Cryptocurrencies may go up in worth, but many investors see them as mere speculations, not real financial investments. The factor? Much like genuine currencies, cryptocurrencies produce no capital, so for you to benefit, someone needs to pay more for the currency than you did.

That’s what’s called “the higher fool” theory of financial investment. Contrast that to a well-managed business, which increases its worth in time by growing the success and cash flow of the operation.

For those who see cryptocurrencies such as bitcoin as the currency of the future, it should be noted that a currency requires stability.” As NerdWallet writers have noted, cryptocurrencies such as Bitcoin may not be that safe, and some noteworthy voices in the investment community have encouraged potential investors to steer clear of them. Of specific note, famous investor Warren Buffett compared Bitcoin to paper checks: “It’s an extremely efficient way of transmitting money and you can do it anonymously and all that. A check is a way of transmitting money too. Are checks worth a great deal of money?
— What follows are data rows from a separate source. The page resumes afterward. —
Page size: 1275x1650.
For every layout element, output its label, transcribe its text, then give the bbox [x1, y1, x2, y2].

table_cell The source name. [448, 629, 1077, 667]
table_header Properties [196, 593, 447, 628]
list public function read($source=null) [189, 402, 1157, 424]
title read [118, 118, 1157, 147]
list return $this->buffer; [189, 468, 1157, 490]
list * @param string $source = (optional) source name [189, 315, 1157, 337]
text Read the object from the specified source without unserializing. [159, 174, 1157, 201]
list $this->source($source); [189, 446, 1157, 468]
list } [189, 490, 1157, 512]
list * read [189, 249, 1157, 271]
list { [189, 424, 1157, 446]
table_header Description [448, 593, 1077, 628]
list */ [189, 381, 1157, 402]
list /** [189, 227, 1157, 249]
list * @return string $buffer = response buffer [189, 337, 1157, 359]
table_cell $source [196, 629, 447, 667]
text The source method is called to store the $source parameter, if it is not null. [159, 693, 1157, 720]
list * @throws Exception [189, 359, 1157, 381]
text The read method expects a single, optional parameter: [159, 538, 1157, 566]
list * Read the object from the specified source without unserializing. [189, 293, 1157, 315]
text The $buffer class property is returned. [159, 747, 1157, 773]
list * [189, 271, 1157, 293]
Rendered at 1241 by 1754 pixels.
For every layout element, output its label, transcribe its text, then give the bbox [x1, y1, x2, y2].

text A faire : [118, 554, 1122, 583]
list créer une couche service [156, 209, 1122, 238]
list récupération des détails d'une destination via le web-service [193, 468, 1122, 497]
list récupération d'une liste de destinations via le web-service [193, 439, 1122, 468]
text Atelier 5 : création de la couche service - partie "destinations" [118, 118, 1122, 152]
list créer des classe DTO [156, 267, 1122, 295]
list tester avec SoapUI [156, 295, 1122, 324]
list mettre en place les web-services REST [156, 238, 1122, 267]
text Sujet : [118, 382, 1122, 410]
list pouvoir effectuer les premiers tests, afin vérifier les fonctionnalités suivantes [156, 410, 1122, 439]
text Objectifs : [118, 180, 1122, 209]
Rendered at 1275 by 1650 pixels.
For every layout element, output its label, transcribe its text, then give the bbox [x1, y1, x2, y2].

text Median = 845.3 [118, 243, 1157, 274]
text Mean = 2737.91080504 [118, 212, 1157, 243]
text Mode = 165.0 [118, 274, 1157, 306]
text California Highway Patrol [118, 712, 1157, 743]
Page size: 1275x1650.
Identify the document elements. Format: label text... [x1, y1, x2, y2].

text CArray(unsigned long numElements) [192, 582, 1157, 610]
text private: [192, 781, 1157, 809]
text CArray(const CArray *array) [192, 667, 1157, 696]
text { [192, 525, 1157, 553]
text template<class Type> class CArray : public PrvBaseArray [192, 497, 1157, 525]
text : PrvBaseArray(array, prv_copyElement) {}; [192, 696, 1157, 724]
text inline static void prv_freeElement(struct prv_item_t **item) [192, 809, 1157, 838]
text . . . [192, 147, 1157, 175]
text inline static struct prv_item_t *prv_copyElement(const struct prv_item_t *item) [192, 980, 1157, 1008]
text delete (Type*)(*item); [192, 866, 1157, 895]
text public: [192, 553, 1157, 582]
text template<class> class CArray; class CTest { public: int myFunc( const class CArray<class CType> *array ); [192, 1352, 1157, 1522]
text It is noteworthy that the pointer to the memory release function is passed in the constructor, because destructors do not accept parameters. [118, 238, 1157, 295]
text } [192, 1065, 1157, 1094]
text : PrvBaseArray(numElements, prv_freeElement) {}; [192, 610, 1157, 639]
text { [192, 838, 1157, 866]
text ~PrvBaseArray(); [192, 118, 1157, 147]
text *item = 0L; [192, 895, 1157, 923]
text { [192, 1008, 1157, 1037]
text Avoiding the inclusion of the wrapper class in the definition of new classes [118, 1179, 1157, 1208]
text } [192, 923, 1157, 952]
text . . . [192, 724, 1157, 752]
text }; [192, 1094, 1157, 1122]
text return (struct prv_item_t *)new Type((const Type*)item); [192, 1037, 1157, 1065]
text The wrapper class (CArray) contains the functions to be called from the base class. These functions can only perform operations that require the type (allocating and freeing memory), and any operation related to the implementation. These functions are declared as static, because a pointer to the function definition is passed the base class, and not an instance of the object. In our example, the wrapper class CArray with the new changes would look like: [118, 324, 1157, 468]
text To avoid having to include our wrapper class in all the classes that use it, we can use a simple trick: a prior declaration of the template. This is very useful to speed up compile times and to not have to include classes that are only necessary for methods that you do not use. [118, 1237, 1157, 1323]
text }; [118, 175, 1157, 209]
Even if they can send money?” For those who see cryptocurrencies such as Bitcoin as the currency of the future, it needs to be noted that a currency requires stability so that merchants and customers can identify what a fair rate is for items. Bitcoin and other cryptocurrencies have actually been anything but stable through much of their history. For instance, while Bitcoin traded at near $20,000 in December 2017, its worth then dropped to as low as about $3,200 a year later on. By December 2020, it was trading at record levels again.

This cost volatility creates a dilemma. If bitcoins might be worth a lot more in the future, people are less likely to spend and flow them today, making them less viable as a currency. Why spend a bitcoin when it could be worth three times the value next year?